• [REQUIREMENT]:
The following data has a line with "vfov_deg: 11.7" and a line with "f_number: 1.8". Write out exactly those lines and all the lines between them.

Saved entries
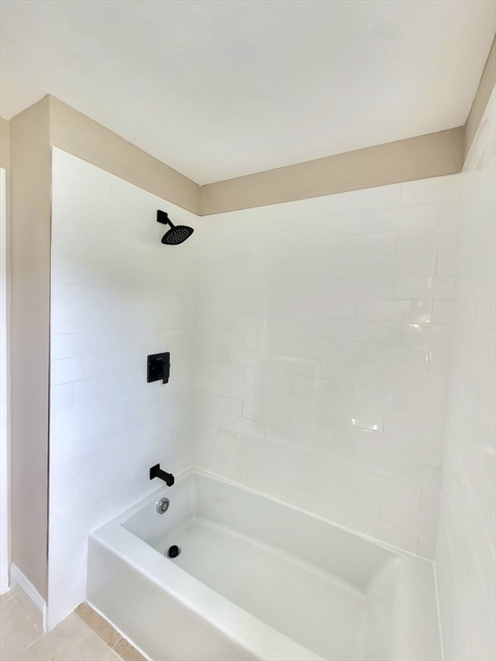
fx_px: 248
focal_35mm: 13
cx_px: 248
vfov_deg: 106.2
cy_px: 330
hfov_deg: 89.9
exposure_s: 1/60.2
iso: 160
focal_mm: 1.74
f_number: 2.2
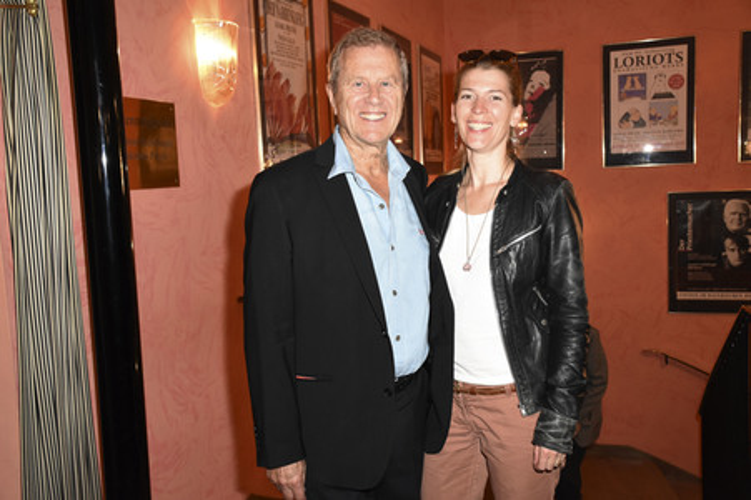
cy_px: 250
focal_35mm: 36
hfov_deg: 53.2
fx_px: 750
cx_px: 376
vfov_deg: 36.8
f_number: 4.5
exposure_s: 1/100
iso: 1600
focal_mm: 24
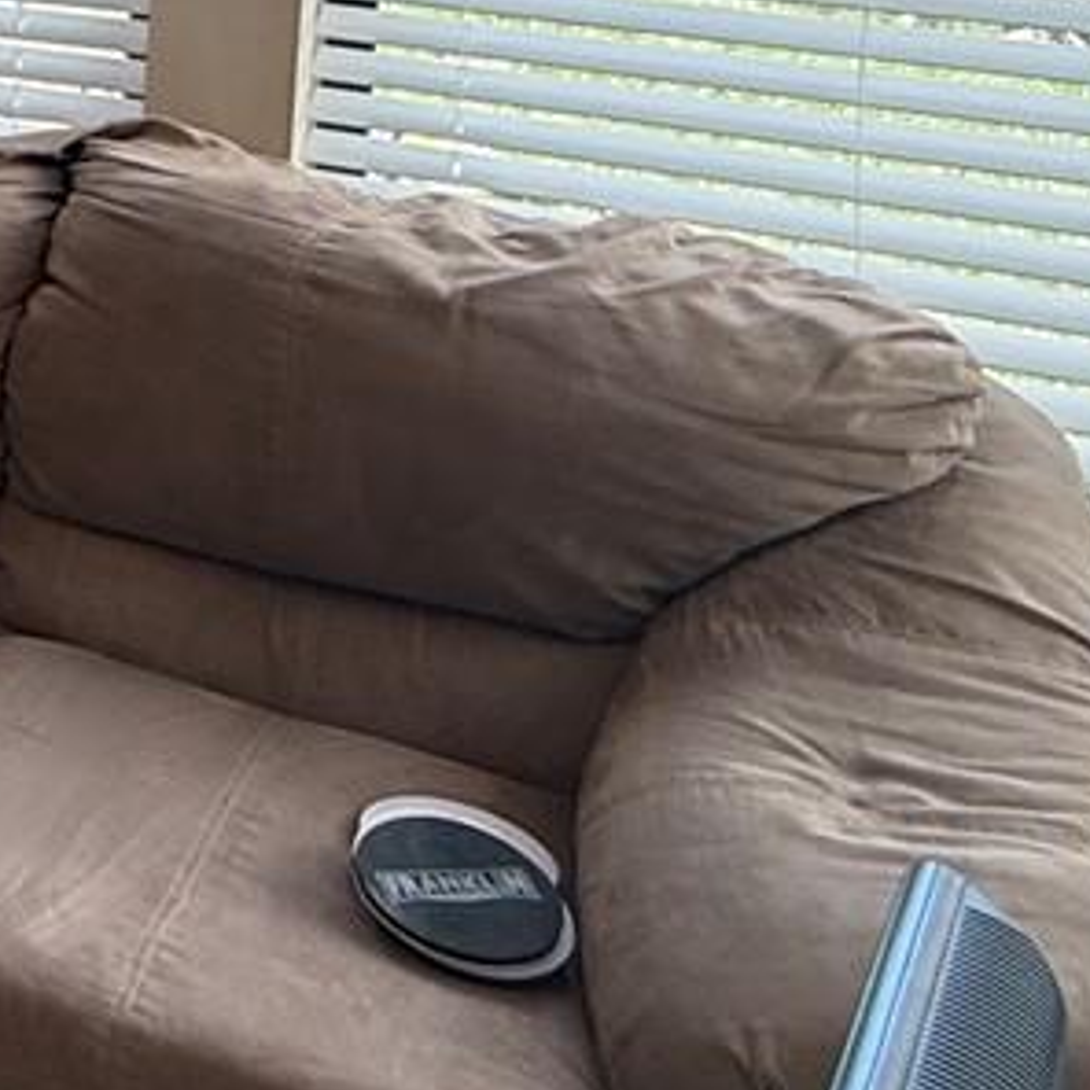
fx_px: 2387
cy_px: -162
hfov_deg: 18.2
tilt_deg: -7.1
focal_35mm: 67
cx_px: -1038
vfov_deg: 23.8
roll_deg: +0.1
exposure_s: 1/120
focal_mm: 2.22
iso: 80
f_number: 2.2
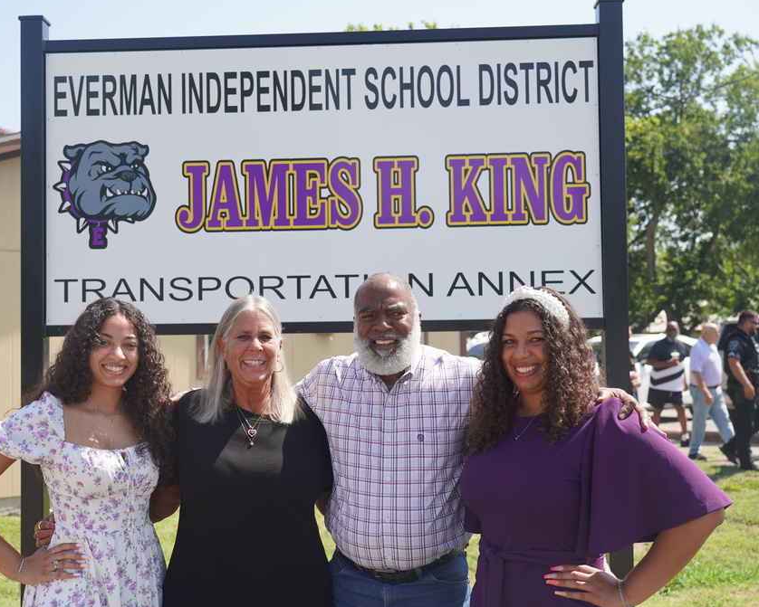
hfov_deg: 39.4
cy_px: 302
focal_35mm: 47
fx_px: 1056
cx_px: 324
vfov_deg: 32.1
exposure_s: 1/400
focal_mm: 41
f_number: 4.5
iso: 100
---
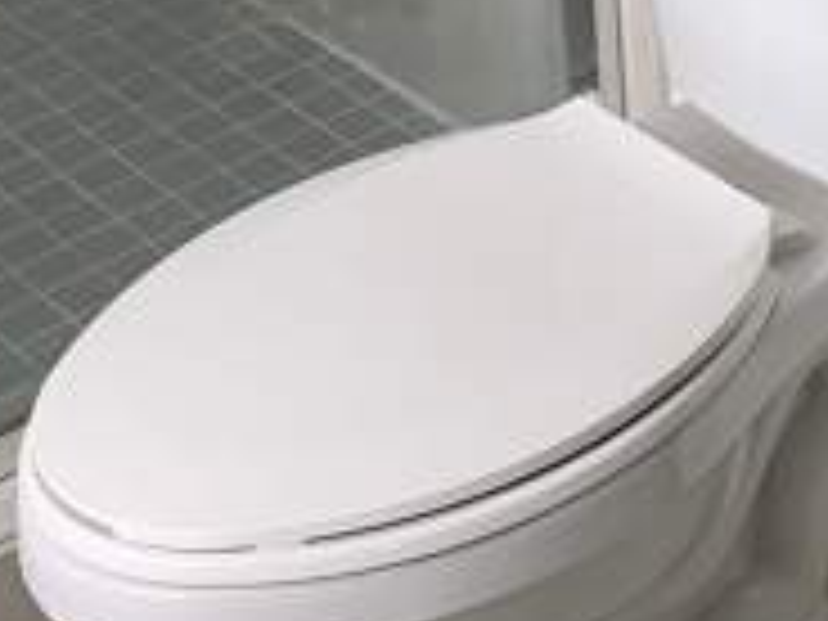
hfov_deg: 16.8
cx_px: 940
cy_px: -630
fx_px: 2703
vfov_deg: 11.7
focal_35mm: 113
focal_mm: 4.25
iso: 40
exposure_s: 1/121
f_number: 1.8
--
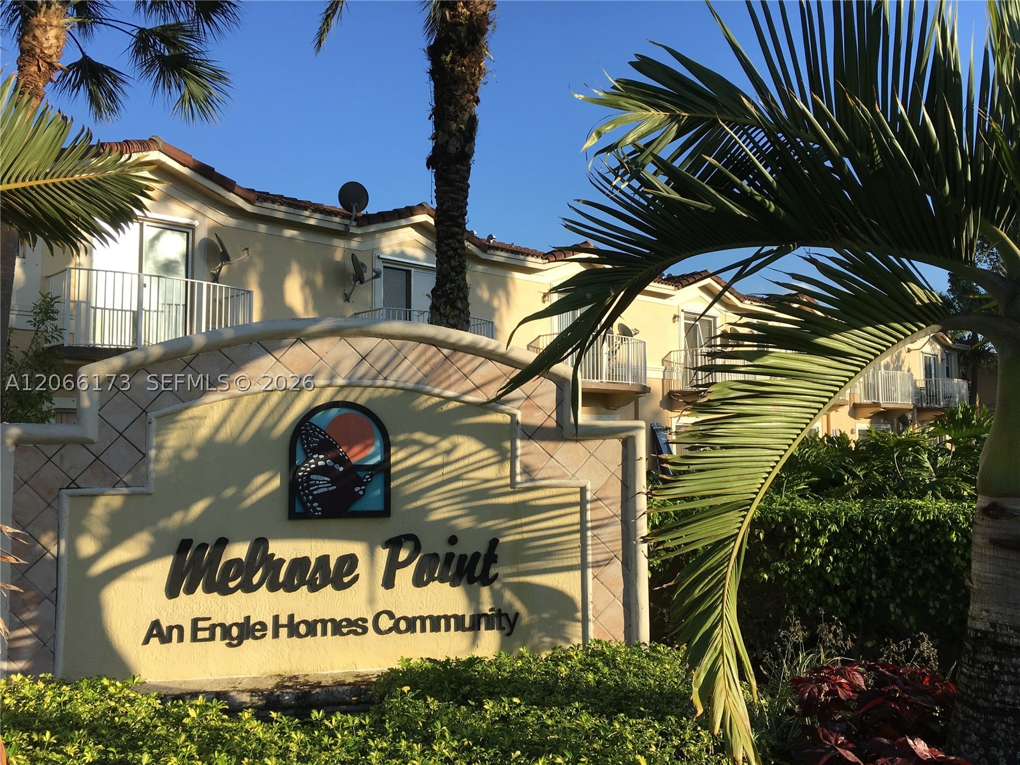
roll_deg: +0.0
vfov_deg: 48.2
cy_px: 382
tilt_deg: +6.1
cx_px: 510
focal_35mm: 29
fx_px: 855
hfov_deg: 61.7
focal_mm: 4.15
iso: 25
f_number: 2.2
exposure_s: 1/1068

• [TASK OUTPUT]:
vfov_deg: 11.7
focal_35mm: 113
focal_mm: 4.25
iso: 40
exposure_s: 1/121
f_number: 1.8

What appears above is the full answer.